What to produce>
Copy each entry below verbatim. Skip the pictures.
-- Dataset entries follows --
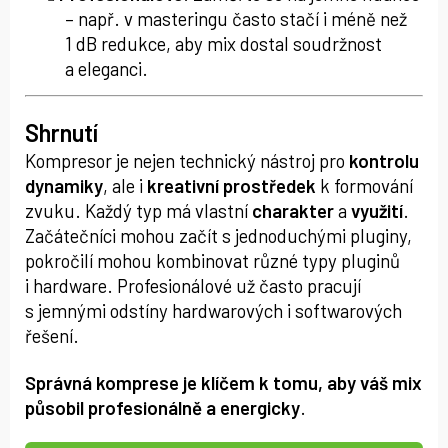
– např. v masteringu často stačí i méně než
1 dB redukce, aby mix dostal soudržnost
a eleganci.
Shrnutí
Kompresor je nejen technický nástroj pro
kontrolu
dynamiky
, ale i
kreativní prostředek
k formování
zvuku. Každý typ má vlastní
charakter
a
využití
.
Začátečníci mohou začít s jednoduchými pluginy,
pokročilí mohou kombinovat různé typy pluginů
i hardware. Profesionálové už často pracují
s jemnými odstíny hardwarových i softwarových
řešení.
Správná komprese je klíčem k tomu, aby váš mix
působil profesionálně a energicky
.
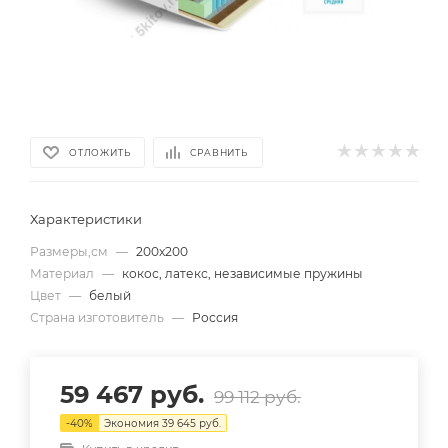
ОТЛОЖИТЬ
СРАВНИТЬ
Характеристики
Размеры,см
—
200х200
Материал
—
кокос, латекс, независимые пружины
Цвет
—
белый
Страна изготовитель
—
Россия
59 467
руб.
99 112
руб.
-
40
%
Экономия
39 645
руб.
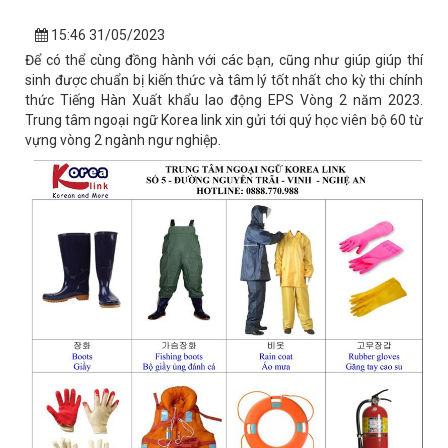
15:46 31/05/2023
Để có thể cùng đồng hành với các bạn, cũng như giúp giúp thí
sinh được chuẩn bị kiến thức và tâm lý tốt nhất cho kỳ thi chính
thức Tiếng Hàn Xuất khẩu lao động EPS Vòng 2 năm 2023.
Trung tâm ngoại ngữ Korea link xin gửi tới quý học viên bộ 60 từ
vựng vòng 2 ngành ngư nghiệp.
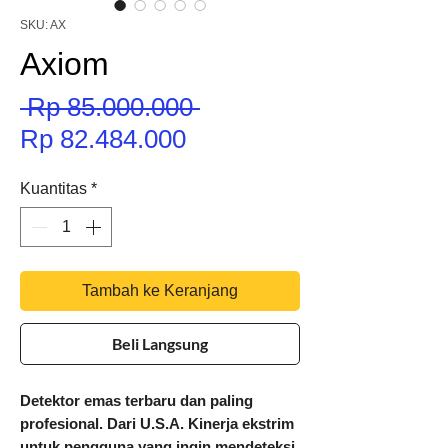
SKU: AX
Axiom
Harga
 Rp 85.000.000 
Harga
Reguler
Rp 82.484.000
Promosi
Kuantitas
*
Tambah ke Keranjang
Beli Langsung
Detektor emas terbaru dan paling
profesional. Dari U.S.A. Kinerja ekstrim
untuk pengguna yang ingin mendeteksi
-- Dataset entries concluded --
Answer area>
– např. v masteringu často stačí i méně než
1 dB redukce, aby mix dostal soudržnost
a eleganci.
Shrnutí
Kompresor je nejen technický nástroj pro
kontrolu
dynamiky
, ale i
kreativní prostředek
k formování
zvuku. Každý typ má vlastní
charakter
a
využití
.
Začátečníci mohou začít s jednoduchými pluginy,
pokročilí mohou kombinovat různé typy pluginů
i hardware. Profesionálové už často pracují
s jemnými odstíny hardwarových i softwarových
řešení.
Správná komprese je klíčem k tomu, aby váš mix
působil profesionálně a energicky
.
ОТЛОЖИТЬ
СРАВНИТЬ
Характеристики
Размеры,см
—
200х200
Материал
—
кокос, латекс, независимые пружины
Цвет
—
белый
Страна изготовитель
—
Россия
59 467
руб.
99 112
руб.
-
40
%
Экономия
39 645
руб.
15:46 31/05/2023
Để có thể cùng đồng hành với các bạn, cũng như giúp giúp thí
sinh được chuẩn bị kiến thức và tâm lý tốt nhất cho kỳ thi chính
thức Tiếng Hàn Xuất khẩu lao động EPS Vòng 2 năm 2023.
Trung tâm ngoại ngữ Korea link xin gửi tới quý học viên bộ 60 từ
vựng vòng 2 ngành ngư nghiệp.
SKU: AX
Axiom
Harga
 Rp 85.000.000 
Harga
Reguler
Rp 82.484.000
Promosi
Kuantitas
*
Tambah ke Keranjang
Beli Langsung
Detektor emas terbaru dan paling
profesional. Dari U.S.A. Kinerja ekstrim
untuk pengguna yang ingin mendeteksi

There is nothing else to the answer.